Born March 23rd 1971. To a family still mourning the death of their 6 yr old son, a son run down in front of his parents. A 6 yr old boy's limp body, cradled in his fathers arms as he drew his dying breath. a family shattered by tragedy that single moment. I would not be here if (C) had not died that day.

This event was 10 months before my birth, I was not to learn of (C) until I was aged 11 yrs.

My eldest brother (A) resented me from the moment I was born, hated every sinew in my tiny body. An Eldest brother who dropped me headfirst down the stairs aged 3 yrs, who stamped on my tiny little fingers, breaking most of them aged 4 yrs. Beat me around the back of the head from the age of 5 yrs every single night for ten whole years.
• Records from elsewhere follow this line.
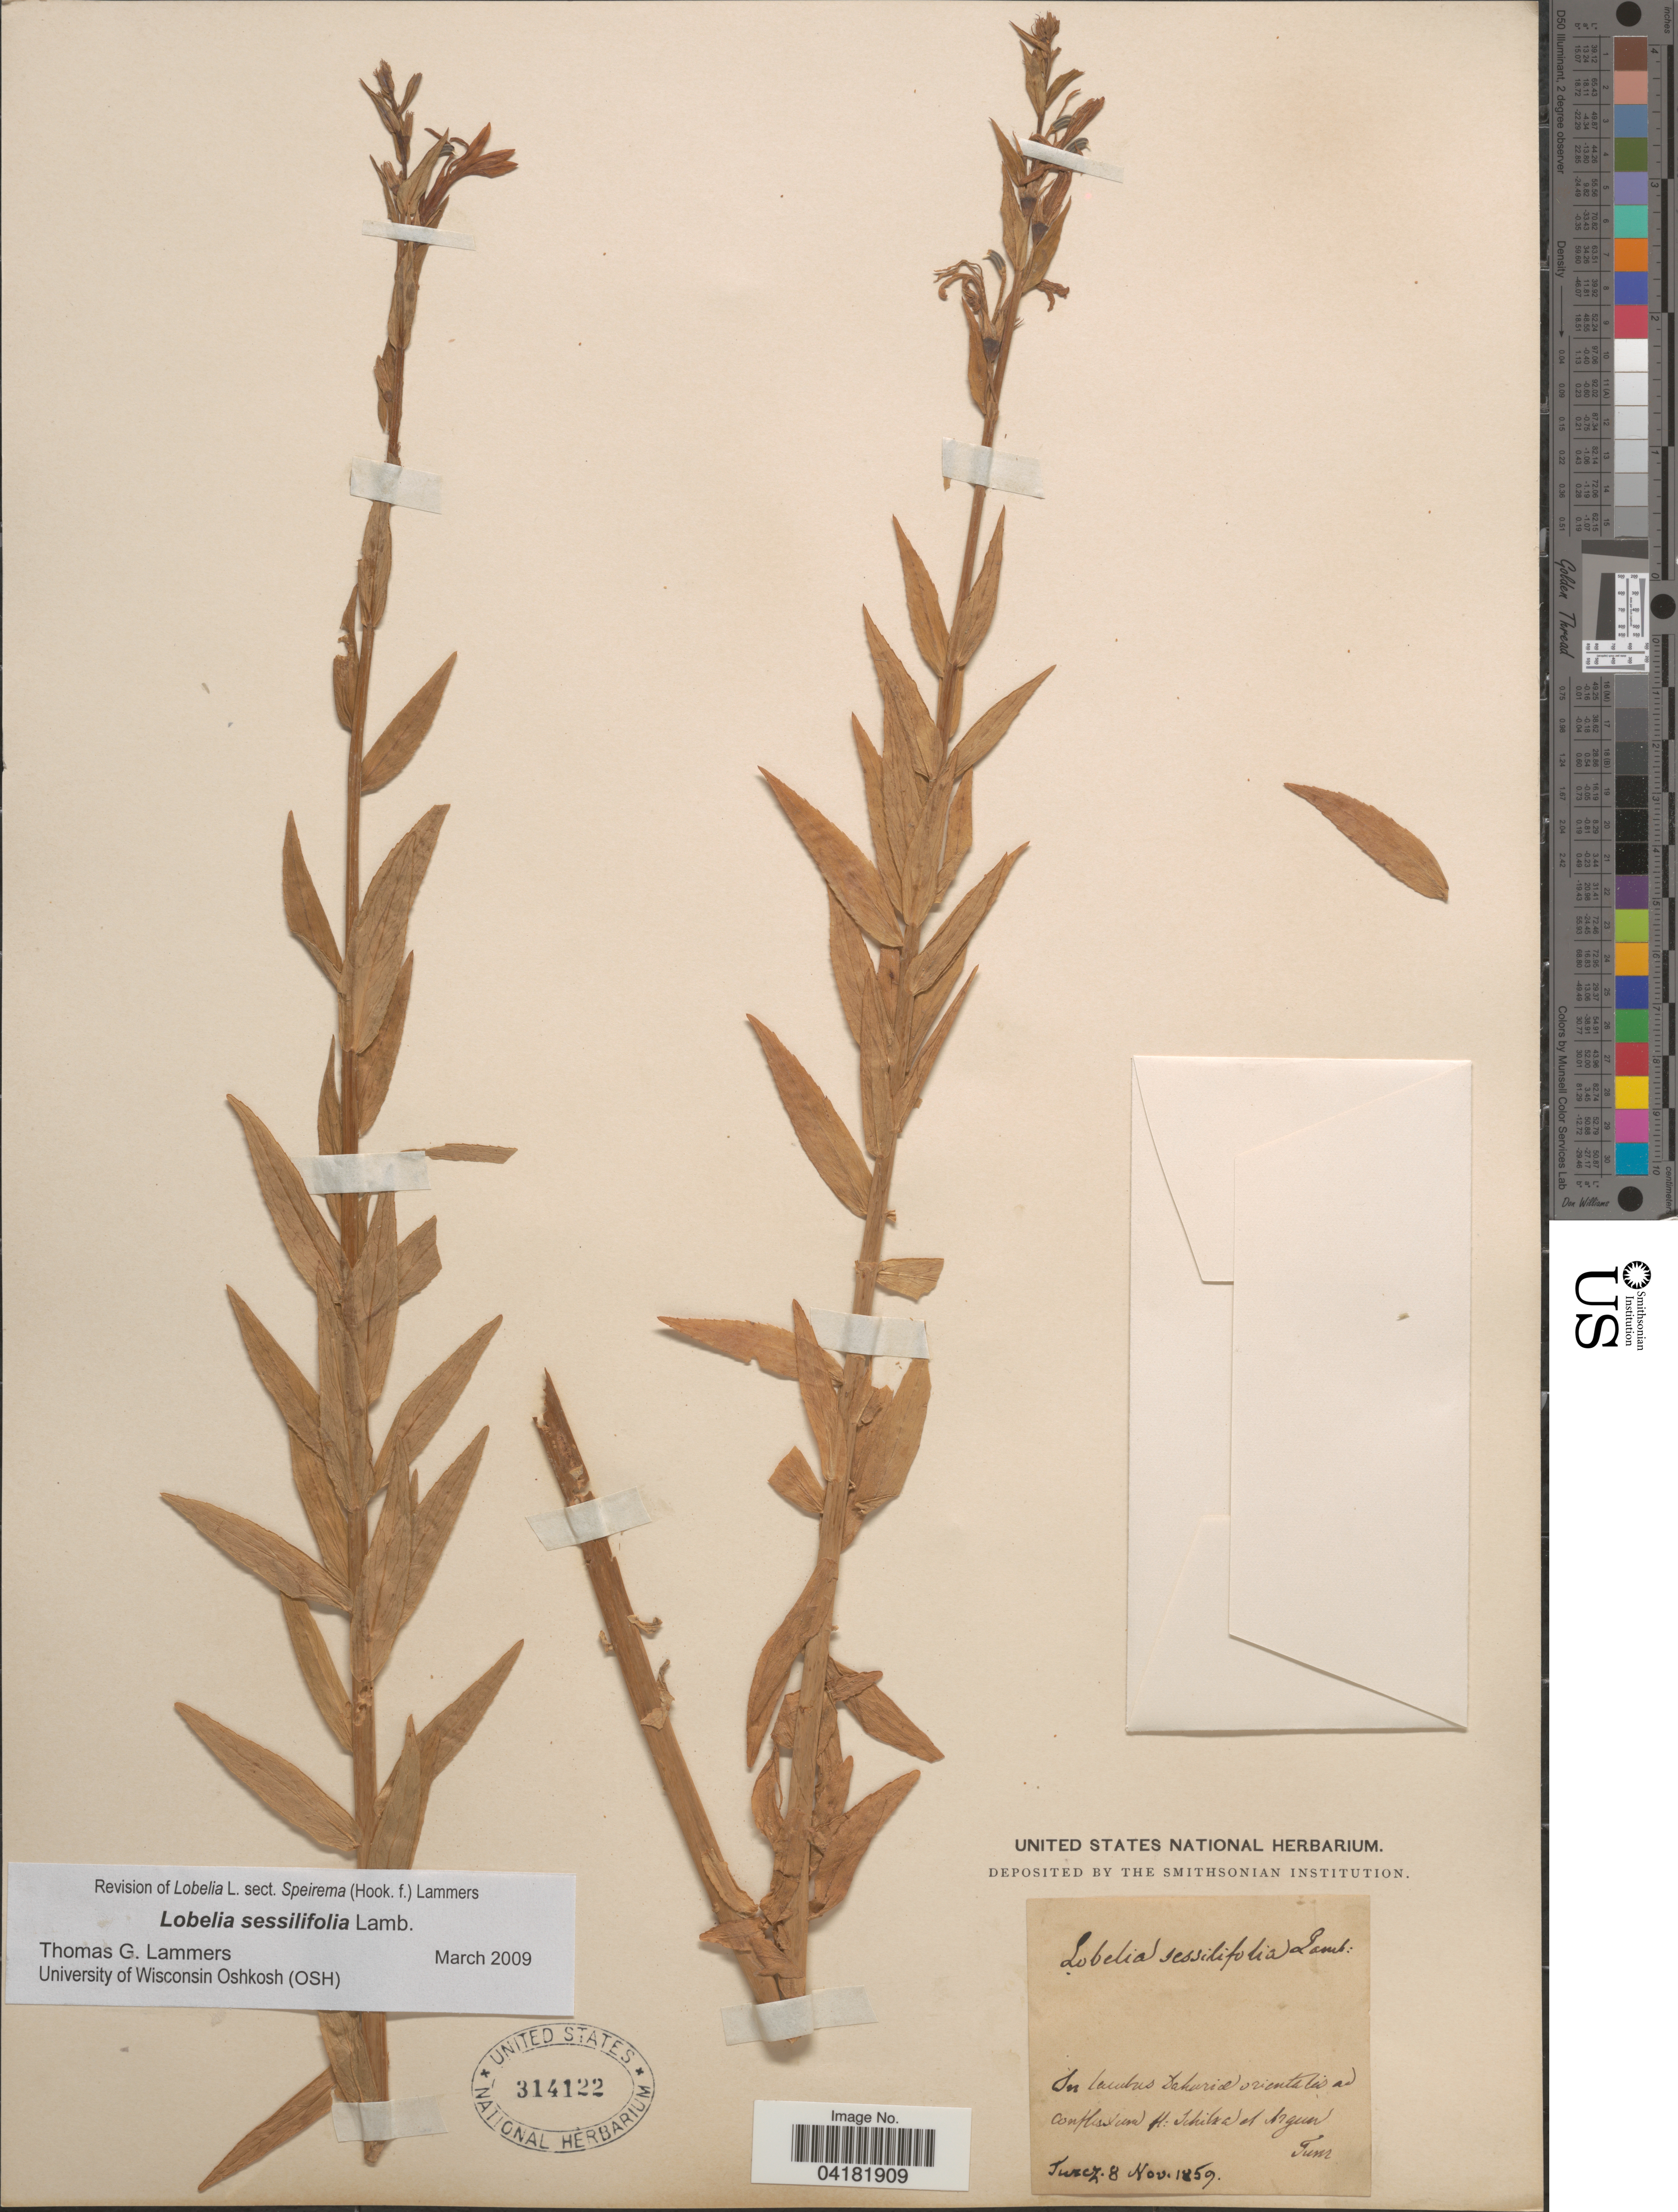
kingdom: Plantae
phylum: Tracheophyta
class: Magnoliopsida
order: Asterales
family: Campanulaceae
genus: Lobelia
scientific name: Lobelia sessilifolia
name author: Lamb.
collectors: Turcz.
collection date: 1859-11-08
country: Russian Federation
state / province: Zabaykalsky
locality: In landus Dahuria orientalis ad conflisxana fl: Schilka et Argun.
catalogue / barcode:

An Eldest brother who blamed me for everything that ever happened, beatings from my mother over the years for things I had not done. I HAD NOT DONE!

Raped for near every weekend by their chosen babysitter for a 4-5 yr period, at knife point, that knife end inserted anally on more occasions than I dare or care to remember.

My Childhood was SHIT!

And that is just the beginning of my trauma past. Trust me there are plenty more.
 
My family know because now at the age I am I hide nothing, have no shame or guilt. I had EMDR 2 years ago, have been in full self exposure therapy for twelve months, journal all my flashbacks and immerse myself in online research as I hope to start a psychology degree in September too :)
 
You survived all of that! I feel ashamed for being so weak...
Hey @otakujome... you survived too. And continue to survive. Validating someone else's experience doesn't invalidate your own.

Laurie (I don't want to tag you anymore because I know you want to change your screen name) I don't want to "like" this post but thank you for sharing. I'm inspired by all the recent changes you've made and your commitment to healing from this nightmare.